=== What is asked ===
Return the following lines word for word, with every character unchanged.

=== Records supplied ===
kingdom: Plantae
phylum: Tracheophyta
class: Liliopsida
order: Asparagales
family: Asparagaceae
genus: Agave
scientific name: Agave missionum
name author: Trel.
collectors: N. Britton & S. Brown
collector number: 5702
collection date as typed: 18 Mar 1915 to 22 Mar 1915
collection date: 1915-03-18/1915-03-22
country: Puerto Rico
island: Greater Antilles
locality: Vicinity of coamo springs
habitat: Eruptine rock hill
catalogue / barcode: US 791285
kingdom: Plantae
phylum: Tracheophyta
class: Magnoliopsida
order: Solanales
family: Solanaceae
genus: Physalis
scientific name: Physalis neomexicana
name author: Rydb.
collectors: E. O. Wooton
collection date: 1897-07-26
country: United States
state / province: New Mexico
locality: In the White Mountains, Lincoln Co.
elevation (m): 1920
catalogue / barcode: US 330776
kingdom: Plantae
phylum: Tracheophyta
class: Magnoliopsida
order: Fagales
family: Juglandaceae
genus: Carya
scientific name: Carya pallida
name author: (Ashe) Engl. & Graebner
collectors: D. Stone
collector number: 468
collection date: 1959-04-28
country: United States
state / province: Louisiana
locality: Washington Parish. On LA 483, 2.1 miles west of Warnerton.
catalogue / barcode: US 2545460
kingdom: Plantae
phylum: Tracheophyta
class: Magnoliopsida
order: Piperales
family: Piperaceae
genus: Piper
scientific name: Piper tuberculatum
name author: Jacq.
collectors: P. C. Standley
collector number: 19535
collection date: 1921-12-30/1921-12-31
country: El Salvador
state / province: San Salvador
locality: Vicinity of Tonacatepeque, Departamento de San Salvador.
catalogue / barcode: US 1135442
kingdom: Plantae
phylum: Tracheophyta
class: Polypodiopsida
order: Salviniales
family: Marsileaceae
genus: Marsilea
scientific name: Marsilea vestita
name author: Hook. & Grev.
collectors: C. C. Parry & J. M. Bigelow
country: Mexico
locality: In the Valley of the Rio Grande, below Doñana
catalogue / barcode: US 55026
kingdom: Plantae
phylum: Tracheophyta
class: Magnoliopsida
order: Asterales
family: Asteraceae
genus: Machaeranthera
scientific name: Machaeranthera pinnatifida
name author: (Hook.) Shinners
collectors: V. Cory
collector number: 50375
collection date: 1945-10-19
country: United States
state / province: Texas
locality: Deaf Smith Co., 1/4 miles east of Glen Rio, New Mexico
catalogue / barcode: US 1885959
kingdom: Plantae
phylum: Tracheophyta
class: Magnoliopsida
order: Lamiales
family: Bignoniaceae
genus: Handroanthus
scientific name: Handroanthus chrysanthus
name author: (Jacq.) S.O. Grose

=== Exercise result ===
kingdom: Plantae
phylum: Tracheophyta
class: Liliopsida
order: Asparagales
family: Asparagaceae
genus: Agave
scientific name: Agave missionum
name author: Trel.
collectors: N. Britton & S. Brown
collector number: 5702
collection date as typed: 18 Mar 1915 to 22 Mar 1915
collection date: 1915-03-18/1915-03-22
country: Puerto Rico
island: Greater Antilles
locality: Vicinity of coamo springs
habitat: Eruptine rock hill
catalogue / barcode: US 791285
kingdom: Plantae
phylum: Tracheophyta
class: Magnoliopsida
order: Solanales
family: Solanaceae
genus: Physalis
scientific name: Physalis neomexicana
name author: Rydb.
collectors: E. O. Wooton
collection date: 1897-07-26
country: United States
state / province: New Mexico
locality: In the White Mountains, Lincoln Co.
elevation (m): 1920
catalogue / barcode: US 330776
kingdom: Plantae
phylum: Tracheophyta
class: Magnoliopsida
order: Fagales
family: Juglandaceae
genus: Carya
scientific name: Carya pallida
name author: (Ashe) Engl. & Graebner
collectors: D. Stone
collector number: 468
collection date: 1959-04-28
country: United States
state / province: Louisiana
locality: Washington Parish. On LA 483, 2.1 miles west of Warnerton.
catalogue / barcode: US 2545460
kingdom: Plantae
phylum: Tracheophyta
class: Magnoliopsida
order: Piperales
family: Piperaceae
genus: Piper
scientific name: Piper tuberculatum
name author: Jacq.
collectors: P. C. Standley
collector number: 19535
collection date: 1921-12-30/1921-12-31
country: El Salvador
state / province: San Salvador
locality: Vicinity of Tonacatepeque, Departamento de San Salvador.
catalogue / barcode: US 1135442
kingdom: Plantae
phylum: Tracheophyta
class: Polypodiopsida
order: Salviniales
family: Marsileaceae
genus: Marsilea
scientific name: Marsilea vestita
name author: Hook. & Grev.
collectors: C. C. Parry & J. M. Bigelow
country: Mexico
locality: In the Valley of the Rio Grande, below Doñana
catalogue / barcode: US 55026
kingdom: Plantae
phylum: Tracheophyta
class: Magnoliopsida
order: Asterales
family: Asteraceae
genus: Machaeranthera
scientific name: Machaeranthera pinnatifida
name author: (Hook.) Shinners
collectors: V. Cory
collector number: 50375
collection date: 1945-10-19
country: United States
state / province: Texas
locality: Deaf Smith Co., 1/4 miles east of Glen Rio, New Mexico
catalogue / barcode: US 1885959
kingdom: Plantae
phylum: Tracheophyta
class: Magnoliopsida
order: Lamiales
family: Bignoniaceae
genus: Handroanthus
scientific name: Handroanthus chrysanthus
name author: (Jacq.) S.O. Grose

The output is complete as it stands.